Task statement
Pull every "action" line out of the data below.

Stored entries

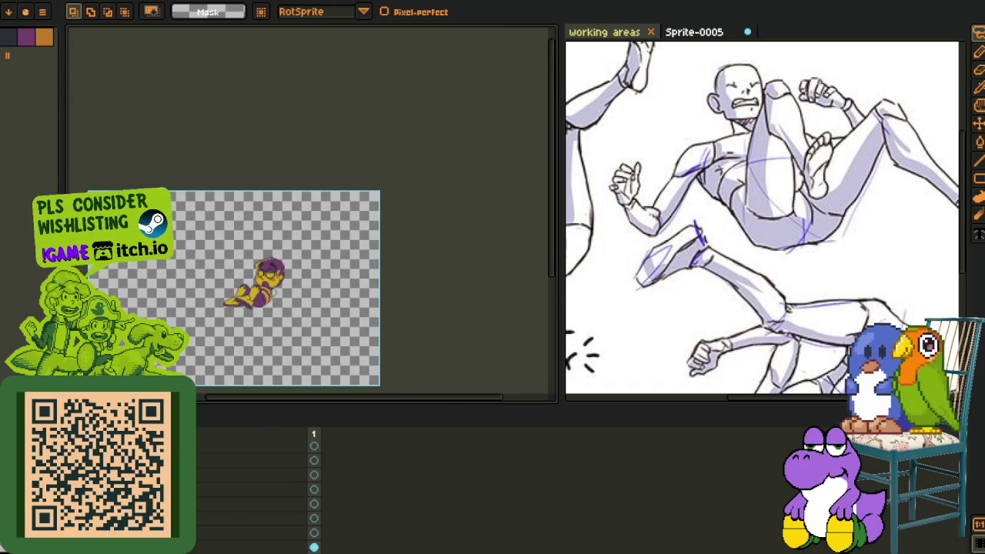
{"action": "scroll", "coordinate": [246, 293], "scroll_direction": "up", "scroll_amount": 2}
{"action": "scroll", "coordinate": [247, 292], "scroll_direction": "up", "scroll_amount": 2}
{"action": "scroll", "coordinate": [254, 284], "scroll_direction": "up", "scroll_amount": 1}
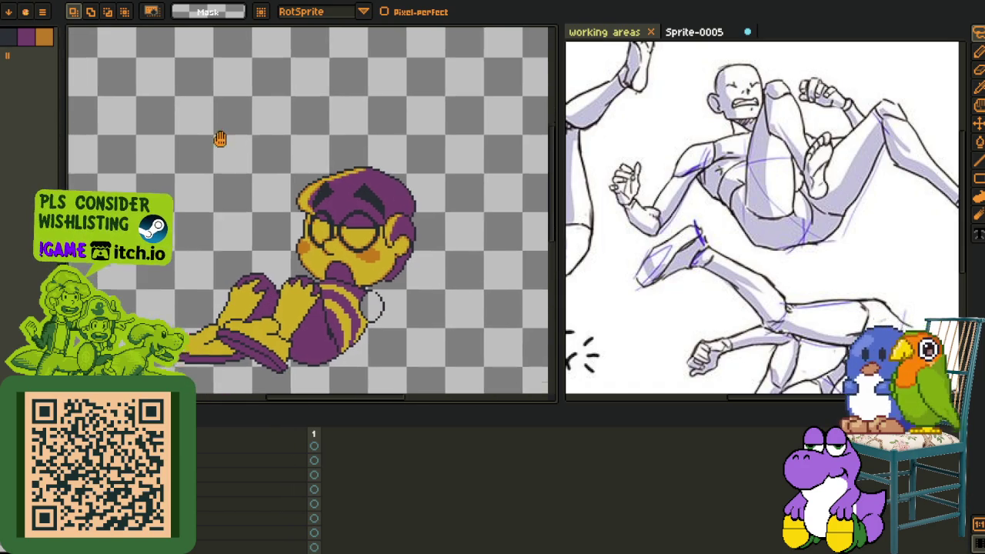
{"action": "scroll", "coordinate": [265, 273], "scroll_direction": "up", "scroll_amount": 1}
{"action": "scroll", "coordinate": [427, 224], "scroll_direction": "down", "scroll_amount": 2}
--
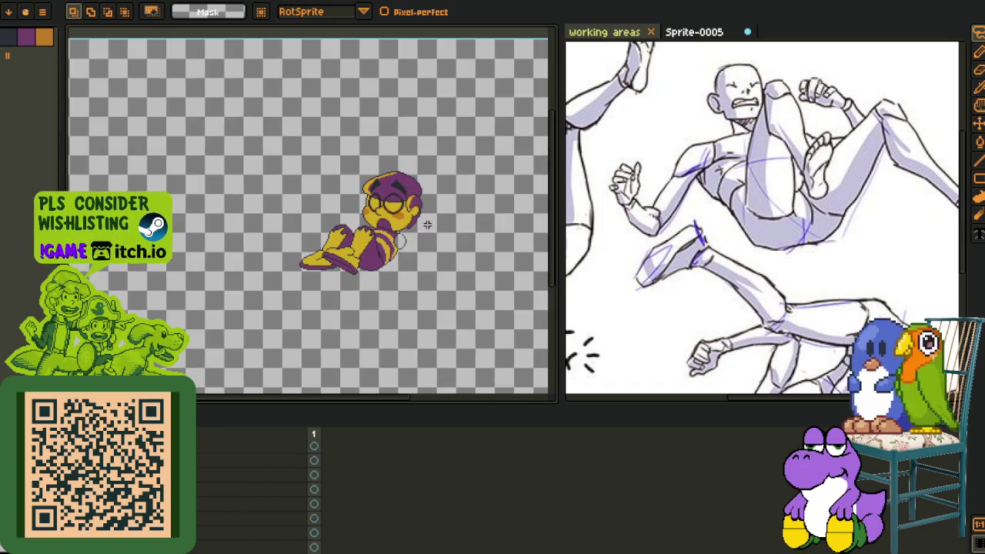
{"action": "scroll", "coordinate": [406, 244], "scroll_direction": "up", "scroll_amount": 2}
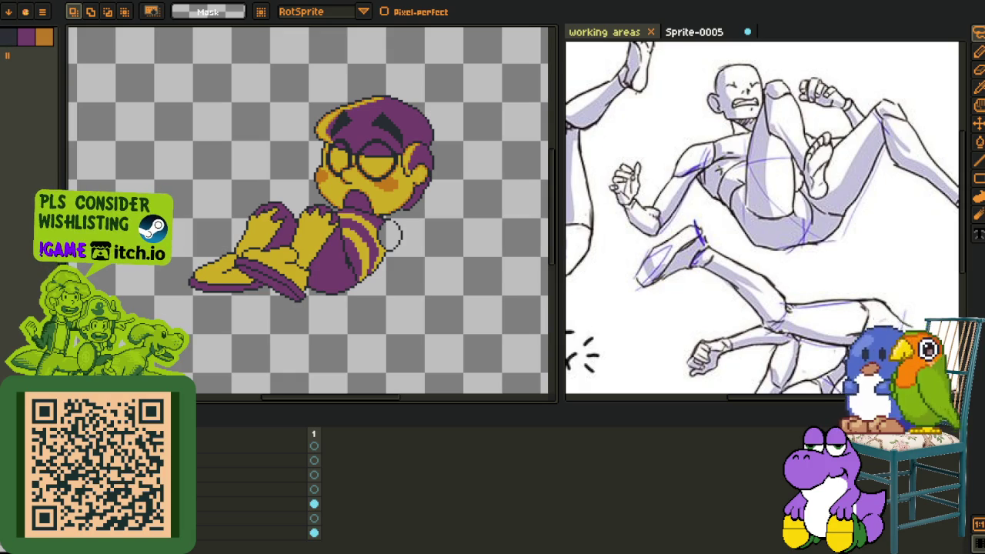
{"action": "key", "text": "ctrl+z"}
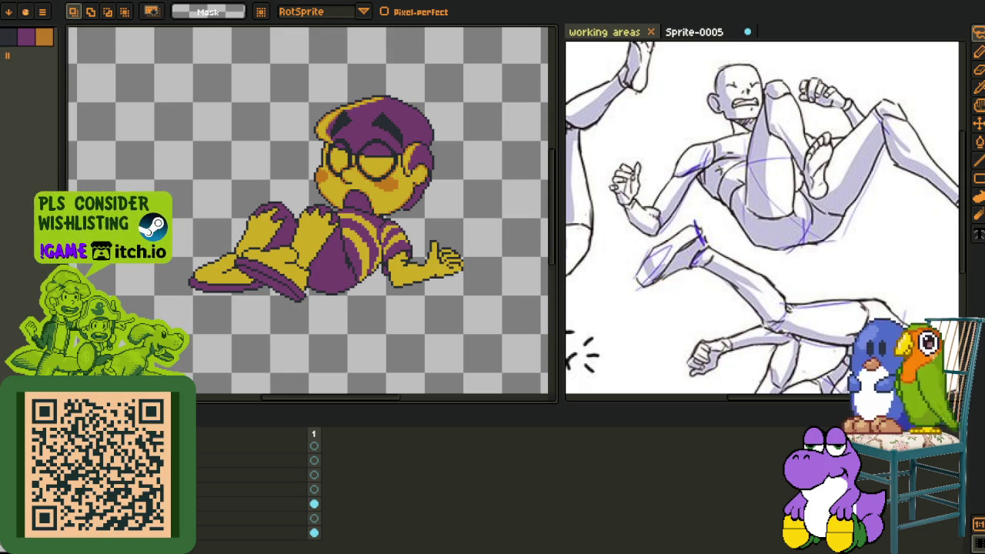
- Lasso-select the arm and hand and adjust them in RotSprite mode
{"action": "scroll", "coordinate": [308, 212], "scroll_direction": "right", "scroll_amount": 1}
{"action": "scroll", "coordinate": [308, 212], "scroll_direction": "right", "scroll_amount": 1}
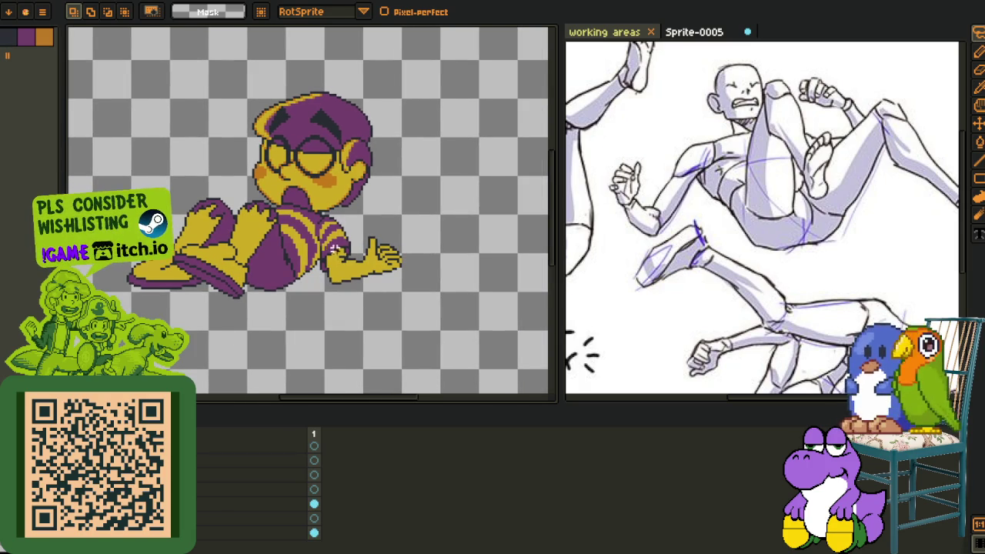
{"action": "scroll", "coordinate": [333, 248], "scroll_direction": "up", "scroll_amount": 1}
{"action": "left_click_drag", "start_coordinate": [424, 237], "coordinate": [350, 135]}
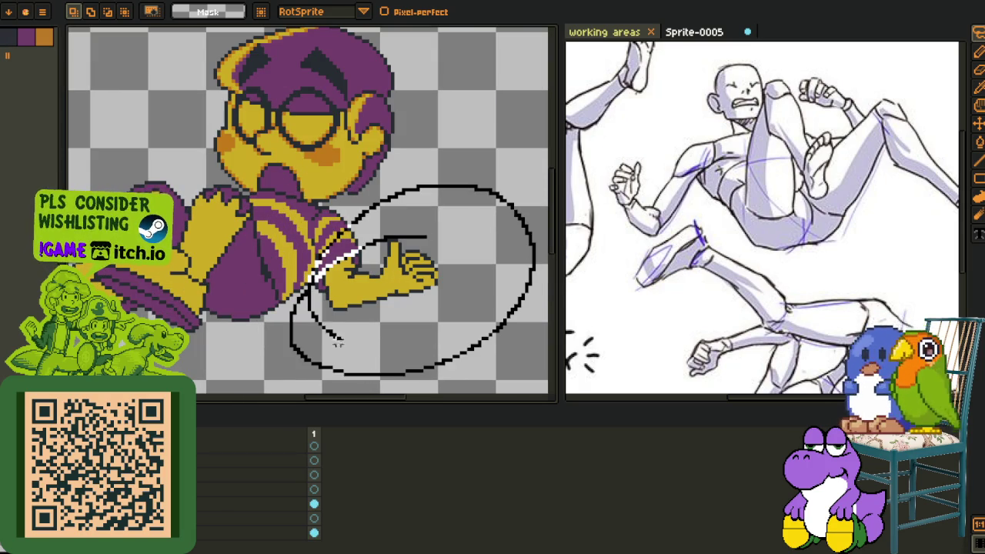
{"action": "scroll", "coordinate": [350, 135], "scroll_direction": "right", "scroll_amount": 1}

Expected answer
{"action": "scroll", "coordinate": [246, 293], "scroll_direction": "up", "scroll_amount": 2}
{"action": "scroll", "coordinate": [247, 292], "scroll_direction": "up", "scroll_amount": 2}
{"action": "scroll", "coordinate": [254, 284], "scroll_direction": "up", "scroll_amount": 1}
{"action": "scroll", "coordinate": [265, 273], "scroll_direction": "up", "scroll_amount": 1}
{"action": "scroll", "coordinate": [427, 224], "scroll_direction": "down", "scroll_amount": 2}
{"action": "scroll", "coordinate": [406, 244], "scroll_direction": "up", "scroll_amount": 2}
{"action": "key", "text": "ctrl+z"}
{"action": "scroll", "coordinate": [308, 212], "scroll_direction": "right", "scroll_amount": 1}
{"action": "scroll", "coordinate": [308, 212], "scroll_direction": "right", "scroll_amount": 1}
{"action": "scroll", "coordinate": [333, 248], "scroll_direction": "up", "scroll_amount": 1}
{"action": "left_click_drag", "start_coordinate": [424, 237], "coordinate": [350, 135]}
{"action": "scroll", "coordinate": [350, 135], "scroll_direction": "right", "scroll_amount": 1}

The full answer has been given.